**EXERCISE SET**
A: Duplicate the part of the digitizing help text below that opens with the words containing "These items let" and closes with "Y in the clipboard.".
B: According to the digitizing help text below, why is the Polyline item a handy way to measure distance or area on the plot?

* BEGIN READING PASSAGE *

These items let you digitize coordinates from the plot, which are stored in the clipboard and from there may be pasted into input data tables or forms with Edit/Paste or control-V.  It is very helpful to employ a basemap for digitizing.  Basemaps are discussed in the Plot Input/What to Plot topic.  Digitizing operations are demonstrated in detail in the tutorial videos at the website.

Point

This allows you to digitize a single point.  The coordinates of the point are stored as text in the form: X, Y in the clipboard.

This same functionality, but without the instructional pop-up windows, is available in the plot context menu (right-click over the plot).

Polyline, Measure Distance

This allows you to digitize a series of points, the vertexes of a polyline.  After the last point, press Esc or right-click.  At this point a message pops up telling you how many vertexes the polyline has and its total length.  Also, if the polygon is closed (first and last points the same), the message reports the area of the polygon. This is a handy way to measure distance or area on the plot.  The coordinates of the vertexes are stored in the clipboard as a series of text lines of the following form:

X1, Y1,
X2, Y2
X3, Y3
...

These coordinates may be pasted into the Coordinates column for any line boundary.

This same functionality, but without the instructional pop-up windows, is available in the plot context menu (right-click over the plot).

Circle Polygon

This allows you to digitize a series of points that are the vertexes of a polygon which lie equally-spaced on a circle.  First you select the number of points on the circle and then you digitize the center point and then digitize a 2nd point on the circle.  As you perform the digitizing operation, the circle you are creating is shown in yellow.  This is useful if you want to approximate a circular line boundary (e.g. inter-domain boundary).

* END READING PASSAGE *
* BEGIN GIVEN DATA *

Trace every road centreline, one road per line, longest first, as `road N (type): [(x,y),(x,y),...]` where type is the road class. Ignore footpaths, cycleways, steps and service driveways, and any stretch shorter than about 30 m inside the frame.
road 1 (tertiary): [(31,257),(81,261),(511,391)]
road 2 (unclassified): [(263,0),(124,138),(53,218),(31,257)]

* END GIVEN DATA *

**FINAL ANSWERS**
A:
These items let you digitize coordinates from the plot, which are stored in the clipboard and from there may be pasted into input data tables or forms with Edit/Paste or control-V.  It is very helpful to employ a basemap for digitizing.  Basemaps are discussed in the Plot Input/What to Plot topic.  Digitizing operations are demonstrated in detail in the tutorial videos at the website.

Point

This allows you to digitize a single point.  The coordinates of the point are stored as text in the form: X, Y in the clipboard.

B: When you finish digitizing the polyline by pressing Esc or right-clicking, a message pops up reporting how many vertexes the polyline has and its total length. If the polygon is closed, with the first and last points the same, the message also reports its area.